= Rosario González-Férez =

Spanish physicist

Rosario González-Férez is a Spanish physicist. In 2004, she became a professor in the department of Atomic, Molecular and Nuclear Physics at the University of Granada, specializing in not only that but also theoretical and computational physics. She was given the Mildred Dresselhaus Award in 2013, and in 2018 she was appointed to the International Union of Pure and Applied Physics, also known as the IUPAP commission on Atomic, Molecular and Optical Physics.

== Education ==
She received her Degree in Physical Sciences in 1996, University of Granada as well as a PhD in Physical Sciences in 2001, University of Granada. From 2001 to 2004 González took a temporary position located in Germany, Universität Heidelberg. This was funded by the Alexander von Humboldt Foundation. Her postdoctoral development allowed for advanced training and research for PhD graduates like herself. After signing a contract with the Return of Researchers to Andalusian Research Centers program (2004).

From February, 2004 to March, 2008 she was a researcher participating in the Return of Researchers to Andalusian Research Centers, Regional Government of Andalusia. After qualifying for the title of University Professor within the area of knowledge of Atomic, Molecular and Nuclear Physics, she became an associate professor since April, 2008.

Her lines of research include:

- Molecules in electric fields.
- Formation of ultracold molecules.
- Atoms In external fields
- Theoretical measures of information of D-dimensional systems.

== Career ==
Professor González-Férez has since then constructed the Master’s Degree in Physics and Mathematics at the University of Granada (2012-2017). Furthermore, she has been investigating a European Union project and several Spanish projects. In the year 2015 there was an ANEP commissions for a Postdoctoral Training Grants in 2013 and, Ramón y Cajal Program in 2015 which she participated in, these focused on physics, space sciences, and were the leads of the German Research Foundation. Additionally, during the years 2011, 2013, 2015, and 2017 González-Férez assisted in the making of four summer schools at Quantum Matter.

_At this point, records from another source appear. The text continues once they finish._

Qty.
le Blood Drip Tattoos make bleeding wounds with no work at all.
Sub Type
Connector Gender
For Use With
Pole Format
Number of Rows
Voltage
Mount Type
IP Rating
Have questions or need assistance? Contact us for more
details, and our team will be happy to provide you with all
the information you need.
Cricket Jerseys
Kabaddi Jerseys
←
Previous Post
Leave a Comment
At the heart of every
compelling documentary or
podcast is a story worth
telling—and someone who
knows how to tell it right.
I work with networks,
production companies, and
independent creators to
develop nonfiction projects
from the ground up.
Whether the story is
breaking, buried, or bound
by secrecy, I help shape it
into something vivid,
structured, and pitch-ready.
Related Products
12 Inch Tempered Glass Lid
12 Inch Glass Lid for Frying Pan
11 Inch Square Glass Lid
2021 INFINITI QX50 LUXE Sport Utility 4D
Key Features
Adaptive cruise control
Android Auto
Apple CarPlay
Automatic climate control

From then she was chosen to be the first and only representative for a Spanish University involving Atomic, Molecular, and Optical Physics. As a researcher of the Atomic, Molecular and Nuclear Physics at the Carlos I Institute of Theoretical and Computational Physics she was then chosen chair for the 2022-2024 C15 Commission of Atomic Molecular Physics and Optics for the IUPAP.

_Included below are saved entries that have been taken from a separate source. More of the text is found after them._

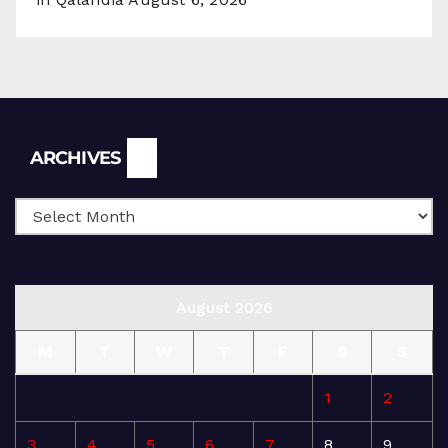
Archives
ARCHIVES
August 2026
M
T
W
T
F
S
S
1
2
3
4
5
6
7
8
9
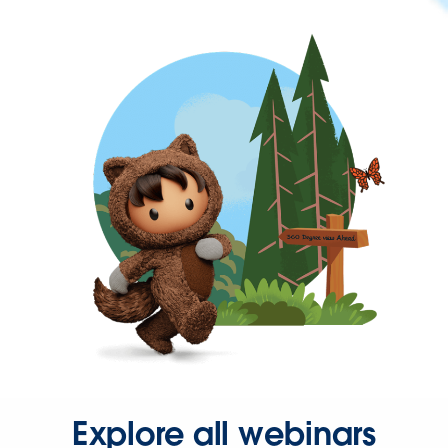
Explore all webinars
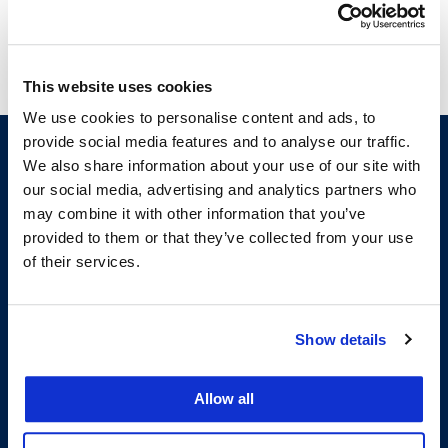
This website uses cookies
We use cookies to personalise content and ads, to
provide social media features and to analyse our traffic.
We also share information about your use of our site with
our social media, advertising and analytics partners who
may combine it with other information that you’ve
provided to them or that they’ve collected from your use
of their services.
200 McAllister Street
Show details
San Francisco, CA 94102
T:
(415) 565-4600
Building Hours
Allow all
Consumer Information (ABA and USDOE Required Disclosures)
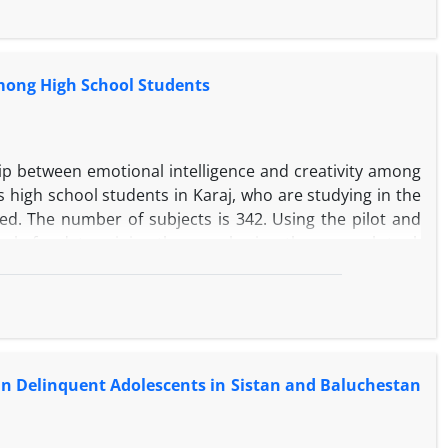
 was carried out by experts and authorities responsible
e. After analyzing and analyzing the findings, Moore's
of banking services
among High School Students
hip between emotional intelligence and creativity among
is high school students in Karaj, who are studying in the
d. The number of subjects is 342. Using the pilot and
ula for determining the sample size, the research tool,
sed by the high school students, questionnaires These two
ive statistics (mean-frequency, ...), t-test and Pearson
 there is a significant relationship between emotional
s in Delinquent Adolescents in Sistan and Baluchestan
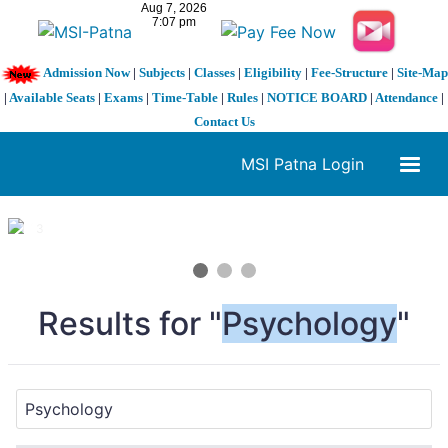
Admission Now
|
Subjects
|
Classes
|
Eligibility
|
Fee-Structure
|
Site-Map
|
Available Seats
|
Exams
|
Time-Table
|
Rules
|
NOTICE BOARD
|
Attendance
|
Contact Us
MSI Patna Login
1 / 3
❮
❯
Results for "
Psychology
"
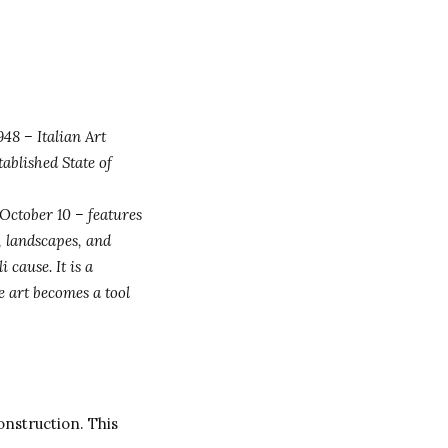
48 – Italian Art
tablished State of
October 10 – features
s, landscapes, and
 cause. It is a
e art becomes a tool
onstruction. This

Being first women to become chair of the commission and only spanish female representative, she was designated as the president of the Atomic and Molecular Physics and Optics, formed by 14 people, and will strive to continue improving the groups of Spanish scientists working within Atomic, Molecular Physics and Optics.

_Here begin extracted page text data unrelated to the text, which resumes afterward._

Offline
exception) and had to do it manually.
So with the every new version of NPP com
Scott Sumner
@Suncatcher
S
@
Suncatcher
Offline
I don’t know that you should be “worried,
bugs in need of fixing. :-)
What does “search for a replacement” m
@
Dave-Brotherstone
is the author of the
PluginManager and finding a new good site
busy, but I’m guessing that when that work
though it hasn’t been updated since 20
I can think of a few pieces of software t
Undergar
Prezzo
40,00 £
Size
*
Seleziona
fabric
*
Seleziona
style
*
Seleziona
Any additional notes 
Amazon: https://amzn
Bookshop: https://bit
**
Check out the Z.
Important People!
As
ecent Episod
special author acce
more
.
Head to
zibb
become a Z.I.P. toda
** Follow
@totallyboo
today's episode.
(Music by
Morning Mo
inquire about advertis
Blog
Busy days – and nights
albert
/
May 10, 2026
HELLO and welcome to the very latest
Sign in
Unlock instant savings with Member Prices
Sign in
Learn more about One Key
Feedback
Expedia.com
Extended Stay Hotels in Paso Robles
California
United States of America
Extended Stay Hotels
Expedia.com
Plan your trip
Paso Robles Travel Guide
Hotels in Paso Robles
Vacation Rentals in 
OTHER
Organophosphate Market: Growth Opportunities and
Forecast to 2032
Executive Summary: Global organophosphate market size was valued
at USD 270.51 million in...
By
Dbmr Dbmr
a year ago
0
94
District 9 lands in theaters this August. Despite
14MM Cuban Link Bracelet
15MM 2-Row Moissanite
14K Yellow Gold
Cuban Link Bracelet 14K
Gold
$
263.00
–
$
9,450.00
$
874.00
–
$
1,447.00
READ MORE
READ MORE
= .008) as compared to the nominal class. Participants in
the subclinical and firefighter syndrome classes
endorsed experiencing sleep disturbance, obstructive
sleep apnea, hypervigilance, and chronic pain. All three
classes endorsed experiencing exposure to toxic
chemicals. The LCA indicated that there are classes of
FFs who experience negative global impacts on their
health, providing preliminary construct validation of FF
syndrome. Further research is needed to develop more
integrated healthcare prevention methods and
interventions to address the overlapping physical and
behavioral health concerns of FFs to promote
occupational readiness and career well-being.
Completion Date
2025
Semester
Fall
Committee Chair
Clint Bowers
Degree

Moreover, her knowledge has allowed her to have collaborated in about 130 research papers; The most recent being:

- Molecular influence on nuclear-quadrupole-coupling effects in laser induced alignment
- Women for Quantum -- Manifesto of Values
- Flipping electric dipole in the vibrational wave packet dynamics of carbon monoxide

== Awards ==
In 2013, she was awarded the Mildred Dresselhaus Award.  This award is given to individuals who produce outstanding contributions in science and engineering and while at the University of Hamburg González conducted research on molecules in external fields and ultracold molecules which soon granted her with this award.